Derivation algorithm

deriveWithoutReplacement(selectionSeed, nodeCount, groupSize) performs without-replacement sampling:
  • PRF: keccak256(seed ‖ SELECTION_DOMAIN ‖ counter) with SELECTION_DOMAIN = keccak256("MOLPHA_SELECTION_DERIVE").
  • Each 256-bit digest yields eight big-endian uint32 limbs.
  • Bias rejection: a limb is rejected when limb ≥ floor(2³²/nodeCount) · nodeCount; accepted limbs map via limb % nodeCount (skipping already-chosen positions). This keeps the distribution unbiased.
  • Complement path: when groupSize > nodeCount/2, the algorithm samples the nodeCount − groupSize exclusions instead and complements the full mask — cheaper for large groups.
The identical algorithm runs on Solana, EVM, and Starknet, so off-chain and on-chain selection always agree. (On Starknet, this is why verify gas is not strictly linear in signer count — the derivation switches algorithms at the n/2 boundary.)

Bitmaps

BitmapMeaning
selectionBitmapDerived: the nodes eligible to sign this round
signersBitmapSupplied in the payload and bound into the signed message: the nodes that actually signed
Convention everywhere: bit i-1 ⇔ 1-based node index i; max 256 nodes, one 256-bit word.

Domain separators

All domain separators are keccak256 of their ASCII labels and are identical across every implementation:
ConstantValueUsed for
MESSAGE_PREFIXkeccak256("MOLPHA_MESSAGE_V1")The signed data message
SELECTION_SEED_PREFIXkeccak256("MOLPHA_SELECTION_V1")The node-selection seed
SELECTION_DOMAINkeccak256("MOLPHA_SELECTION_DERIVE")PRF domain inside the selection derivation
POP_DOMAINkeccak256("MOLPHA_VALIDATOR_V1")Node proof-of-possession

The off-chain round

The on-chain verifiers fix everything the signed payload must satisfy; the off-chain signing session (nonce lifecycle, message transport, retry semantics) is run by the node network and gateway.

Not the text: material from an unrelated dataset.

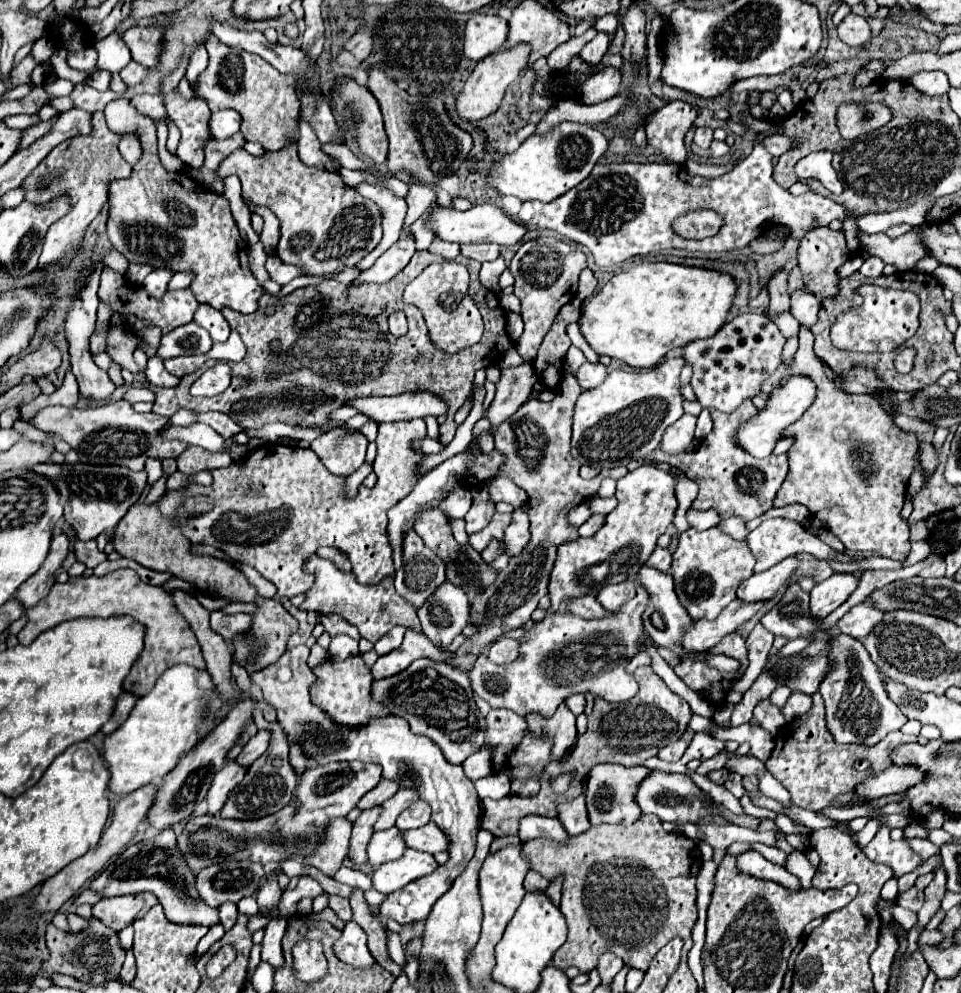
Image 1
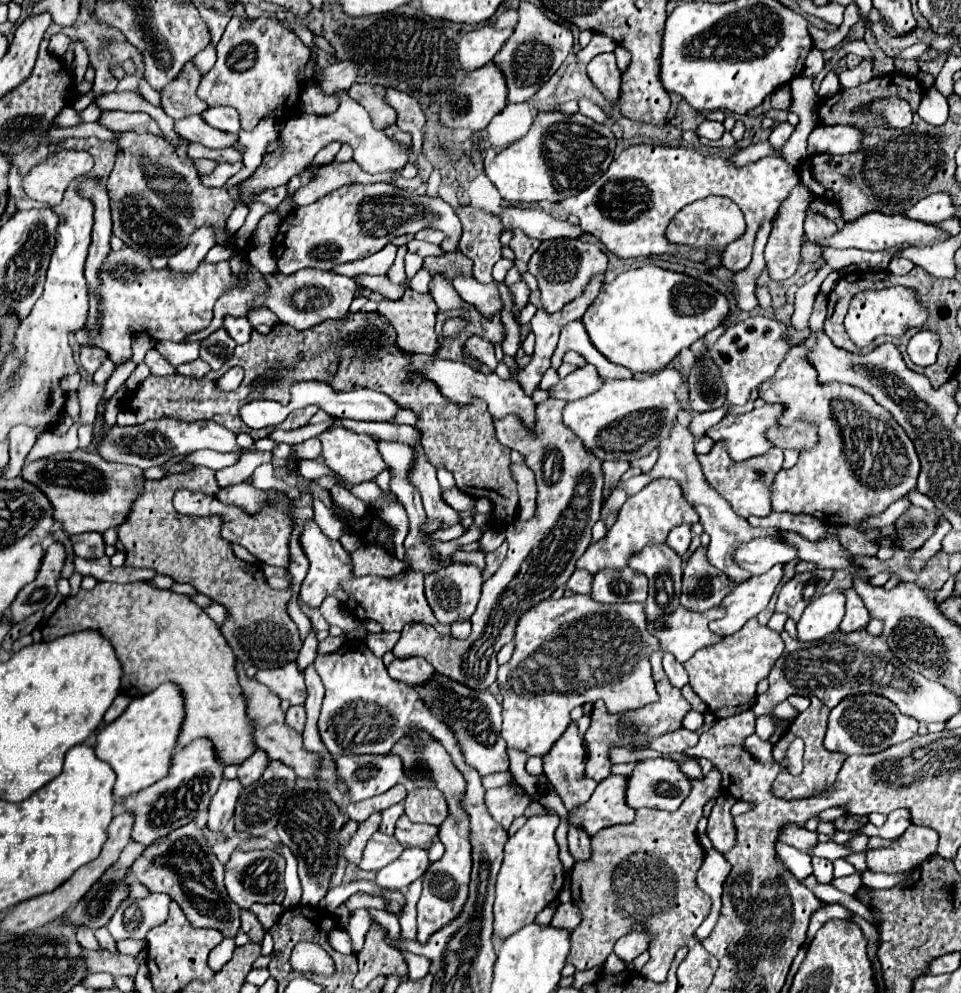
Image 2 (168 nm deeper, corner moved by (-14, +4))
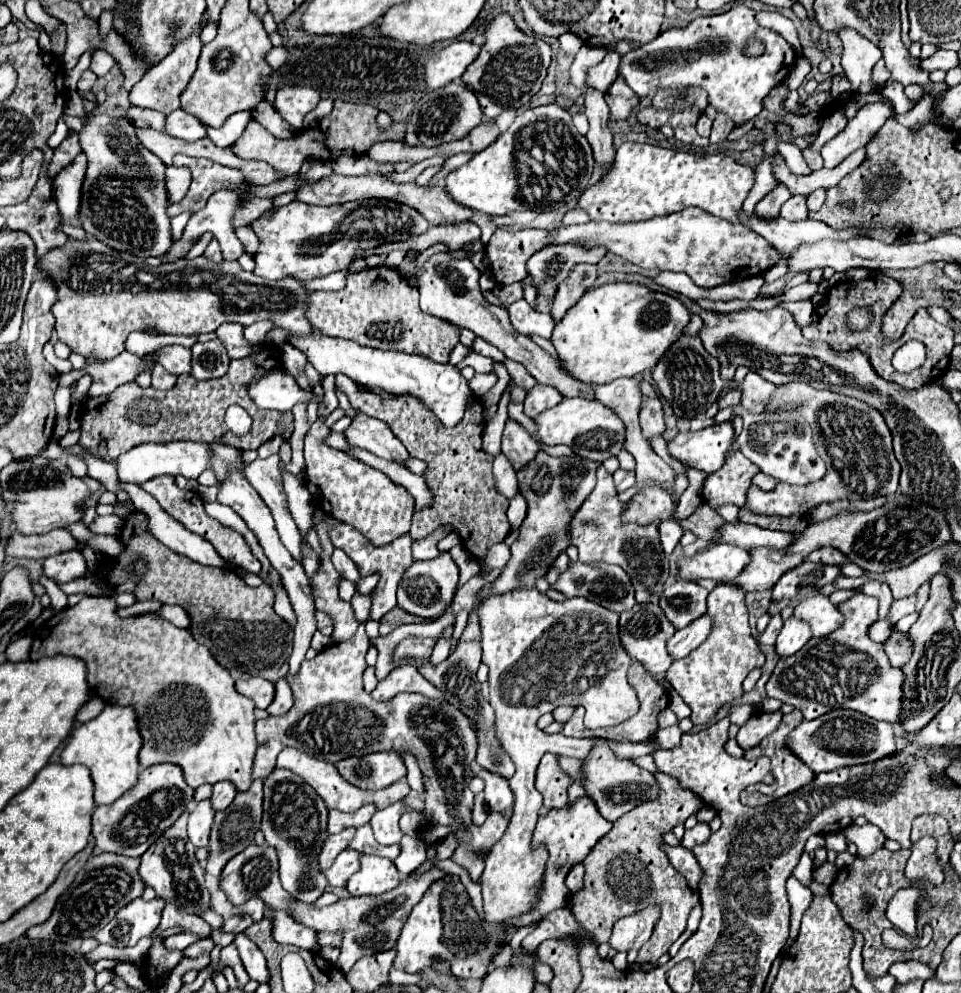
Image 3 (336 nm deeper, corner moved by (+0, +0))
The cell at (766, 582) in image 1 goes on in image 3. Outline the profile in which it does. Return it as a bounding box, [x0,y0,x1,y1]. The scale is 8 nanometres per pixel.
[667,614,711,660]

What is guaranteed regardless of transport:
  • The signed message covers (jobId, registryVersion, signaturesRequired, signersBitmap, value, canonicalTimestamp) under MOLPHA_MESSAGE_V1.
  • Signers must be a subset of the deterministic selection set derived from (jobId, registryVersion, canonicalTimestamp).
  • At least signaturesRequired signers must participate; the signature is a plain-sum aggregate over exactly the keys in signersBitmap.